* _Your objective_
Look through the records below, and copy out every line that holds the string "questo".

---+---

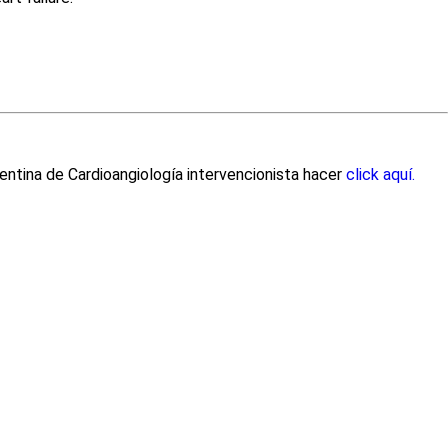
entina de Cardioangiología intervencionista hacer
click aquí.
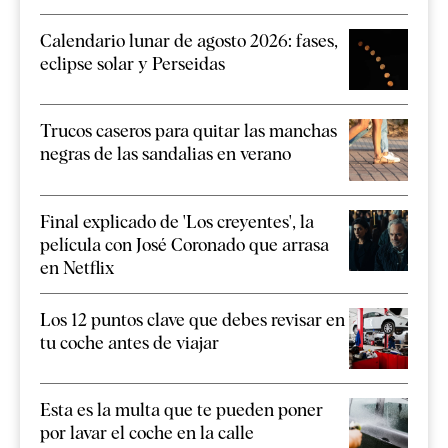
Calendario lunar de agosto 2026: fases,
eclipse solar y Perseidas
Trucos caseros para quitar las manchas
negras de las sandalias en verano
Final explicado de 'Los creyentes', la
película con José Coronado que arrasa
en Netflix
Los 12 puntos clave que debes revisar en
tu coche antes de viajar
Esta es la multa que te pueden poner
por lavar el coche en la calle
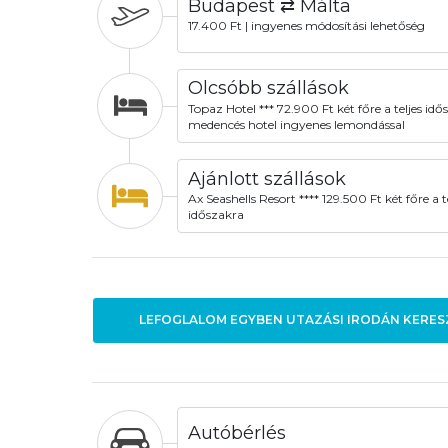
Budapest ⇄ Málta
17.400 Ft | ingyenes módosítási lehetőség
Olcsóbb szállások
Topaz Hotel *** 72.900 Ft két főre a teljes idő
medencés hotel ingyenes lemondással
Ajánlott szállások
Ax Seashells Resort **** 129.500 Ft két főre a t
időszakra
LEFOGLALOM EGYBEN UTAZÁSI IRODÁN KERES
Autóbérlés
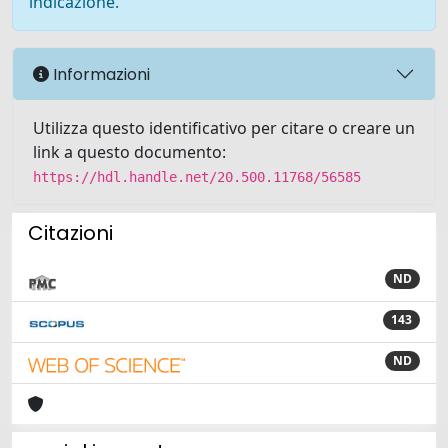
indicazione.
Informazioni
Utilizza questo identificativo per citare o creare un
link a questo documento:
https://hdl.handle.net/20.500.11768/56585
Citazioni
ND
143
ND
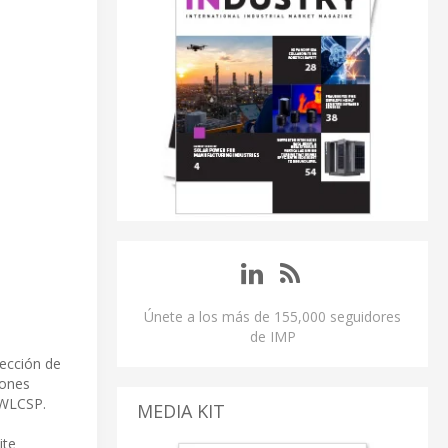
Únete a los más de 155,000 seguidores
de IMP
ección de
iones
 WLCSP.
MEDIA KIT
ite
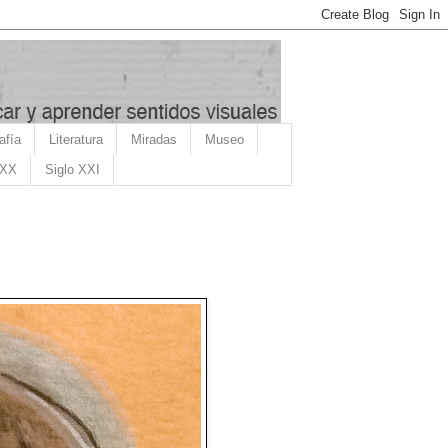
afía
Literatura
Miradas
Museo
 XX
Siglo XXI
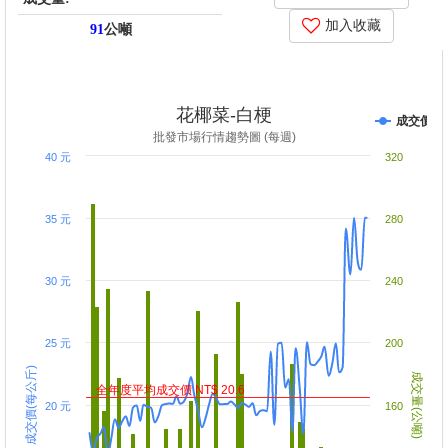
加入收藏
91
公噸
price_score: -510.51, kg_score: 132.189, total_score: -378.32,
item_code: FB2
花椰菜-白梗
成交價
批發市場行情趨勢圖 (每週)
40 元
320
35 元
280
30 元
240
25 元
200
成交價(每公斤)
成交量(公噸)
全年度平均成交價 NT$ 20.6
20 元
160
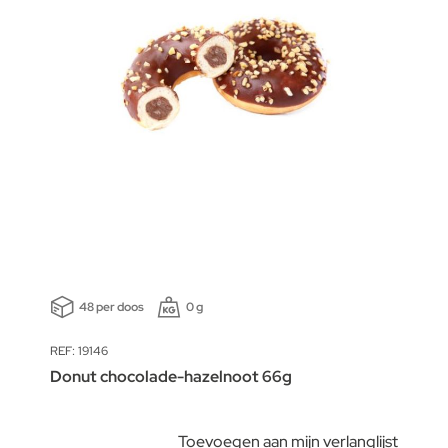
48 per doos
0 g
REF: 19146
Donut chocolade-hazelnoot 66g
Toevoegen aan mijn verlanglijst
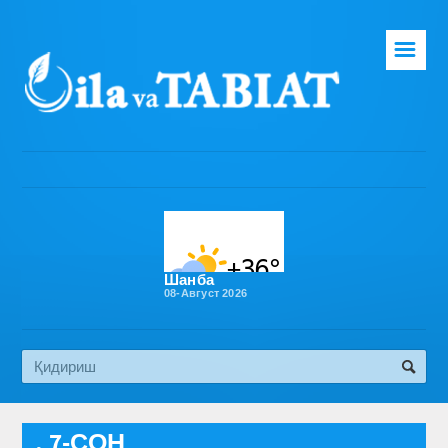
☰
Бош саҳифа
Таҳририят
Газета ҳақида
Раҳбарият
Бўлимлар
Шанба
08-Август 2026
Обуна
Алоқа
Эко медиа
, 7-СОН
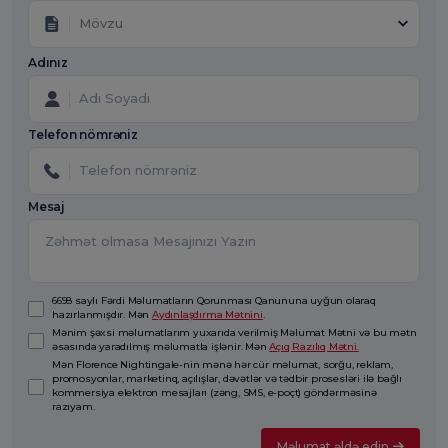
Mövzu
Adınız
Telefon nömrəniz
Mesaj
6698 saylı Fərdi Məlumatların Qorunması Qanununa uyğun olaraq
hazırlanmışdır. Mən
Aydınlaşdırma Mətnini
.
Mənim şəxsi məlumatlarım yuxarıda verilmiş Məlumat Mətni və bu mətn
əsasında yaradılmış məlumatla işlənir. Mən
Açıq Razılıq Mətni.
Mən Florence Nightingale-nin mənə hər cür məlumat, sorğu, reklam,
promosyonlar, marketinq, açılışlar, dəvətlər və tədbir prosesləri ilə bağlı
kommersiya elektron mesajları (zəng, SMS, e-poçt) göndərməsinə
razıyam.
Məlumat əldə edin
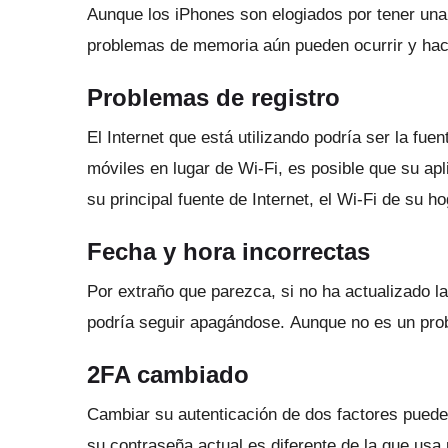
Aunque los iPhones son elogiados por tener un
problemas de memoria aún pueden ocurrir y hace
Problemas de registro
El Internet que está utilizando podría ser la fue
móviles en lugar de Wi-Fi, es posible que su a
su principal fuente de Internet, el Wi-Fi de su ho
Fecha y hora incorrectas
Por extraño que parezca, si no ha actualizado l
podría seguir apagándose.
Aunque no es un pro
2FA cambiado
Cambiar su autenticación de dos factores puede
su contraseña actual es diferente de la que usa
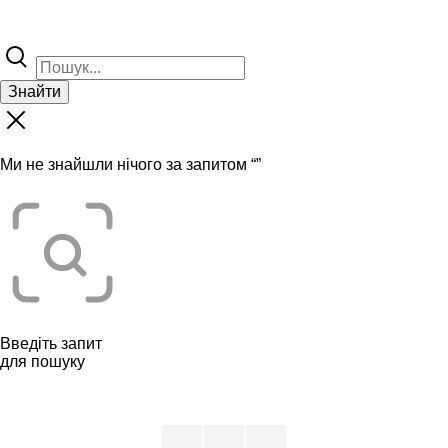
Знайти
Ми не знайшли нічого за запитом “
”
Введіть запит
для пошуку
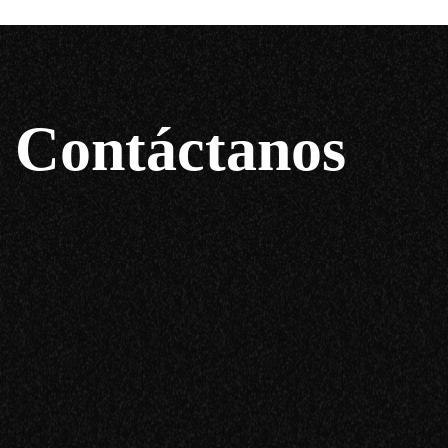
Contáctanos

---+---

* _Answer to this problem_
Utilizza questo identificativo per citare o creare un
link a questo documento:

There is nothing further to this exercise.